Yang dipanggil diam, hanya menggumam rendah.
"Ini loh, aku bawa gaun pesananmu," kata Kujou lagi.
"Diam saja di sini, Kujou," pinta Victorique, dengan nada lebih mirip perintah mutlak ketimbang rengekan.
"Heee ... ada apa?"
Kujou menjatuhkan empat kantung belanja di lantai teras. Ia membiarkan tangannya membelai rambut halus Victorique, dari punggung hingga kepala.
"Aku takut ...," kata Victorique. "Aku takut kamu nggak pulang. Hujannya deras sekali," bisik gadis itu lirih, seraya kepala berambut peraknya masih bersandar di pundak Kujou.

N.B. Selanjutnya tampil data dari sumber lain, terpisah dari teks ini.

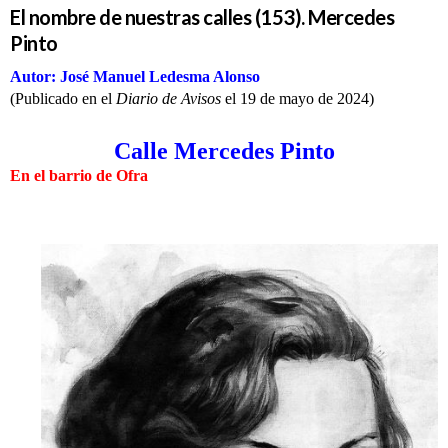
El nombre de nuestras calles (153). Mercedes
Pinto
Autor: José Manuel Ledesma Alonso
(Publicado en el
Diario de Avisos
el 19 de mayo de 2024)
Calle Mercedes Pinto
En el barrio de Ofra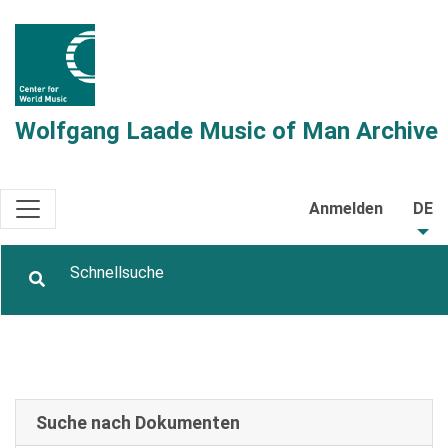
Wolfgang Laade Music of Man Archive
Anmelden
DE
Suche nach Dokumenten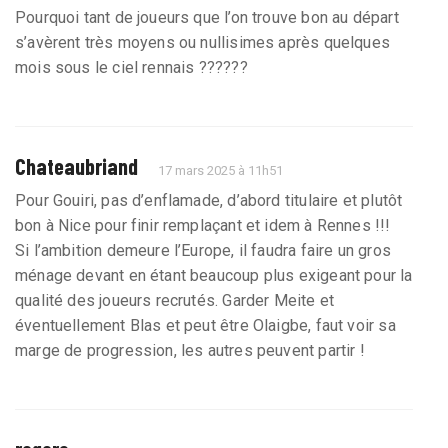
Pourquoi tant de joueurs que l’on trouve bon au départ
s’avèrent très moyens ou nullisimes après quelques
mois sous le ciel rennais ??????
Chateaubriand
17 mars 2025 à 11h51
Pour Gouiri, pas d’enflamade, d’abord titulaire et plutôt
bon à Nice pour finir remplaçant et idem à Rennes !!!
Si l’ambition demeure l’Europe, il faudra faire un gros
ménage devant en étant beaucoup plus exigeant pour la
qualité des joueurs recrutés. Garder Meite et
éventuellement Blas et peut être Olaigbe, faut voir sa
marge de progression, les autres peuvent partir !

Kujou tertawa. "Jadi karena itu kau ... Ah, Victorique bisa khawatir juga ya. Aku tak menyangka."
Victorique memukul-mukul pelan dada Kujou. Ia mendengus kasar.
Kujou was-was. Sifat galaknya keluar.
Victorique melepas pelukan Kujou. Ia melompat mundur. "Mana? Barang belanjaanku?" tanyanya ketus.
Tas di pundak Kujou ditarik kasar, dan kantung belanja yang tercecer di lantai dipungut secara asal. Victorique berbalik memasuki rumah.
"Victorique ... Jangan marah lagi donk ..."
Kujou mendesah pasrah.
Di luar, hujan deras berhenti. Awan berarak menyibak langit. Matahari bersinar melalui celah mega. Pelangi meragakan kemolekan tujuh warnanya yang melegenda.
Victorique memang merepotkan, tetapi se-menyebalkan apa pun gadis itu, Kujou tak bisa berhenti menyukainya.
A/N: Karya pertama saya di fandom lama (yang nggak tahu apakah masih hidup atau enggak) tapi saya senang berhasil menyumbang satu.
Karena saya tidak mengikuti franchaise ini dari LN, plot headcanon di sini hanya berdasarkan anime.